Aside from bw.diggle(), we can use the following functions to determine the bandwidth: bw.CvL(), bw.scott(), and bw.ppl().

bw.CvL(indonesia_covid_ppp.km)
bw.scott(indonesia_covid_ppp.km)
bw.ppl(indonesia_covid_ppp.km)

bw.ppl() is used because it tends to produce more appropriate values when the pattern consists of tight clusters. However, bw.diggle() is best used to detect a single tight cluster in the midst of random noise.
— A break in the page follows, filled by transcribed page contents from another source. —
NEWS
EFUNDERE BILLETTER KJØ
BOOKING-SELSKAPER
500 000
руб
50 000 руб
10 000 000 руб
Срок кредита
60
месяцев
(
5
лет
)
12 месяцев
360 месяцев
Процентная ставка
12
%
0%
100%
We can use the code below to compare the results from both bw.ppl() and bw.diggle().

kde_indonesia_covid.ppl <- density(indonesia_covid_ppp.km, 
                               sigma=bw.ppl, 
                               edge=TRUE,
                               kernel="gaussian")
par(mfrow=c(1,2))
plot(kde_childcareSG.bw, main = "bw.diggle")
plot(kde_childcareSG.ppl, main = "bw.ppl")

4.5.4 Converting to Raster Layer

Last but not least, we need to convert the kernel density objects into RasterLayer object by using raster().

kde_indonesia_covid_bw_raster <- raster(gridded_kde_indonesia_covid_bw)

From the crs property, we can tell that we need to assign the proper projection system.

projection(kde_indonesia_covid_bw_raster) <- CRS("+init=EPSG:23845")

After we have set the crs property, we can then visualise the output in tmap.

tm_shape(kde_childcareSG_bw_raster) + 
  tm_raster("v") +
  tm_layout(legend.position = c("right", "bottom"), frame = FALSE)

Based on the results, we can display which provinces were hit the hardest by Covid-19 by referring to the number of cases that has been displayed in each region and the death rate of these places that has been hit by it.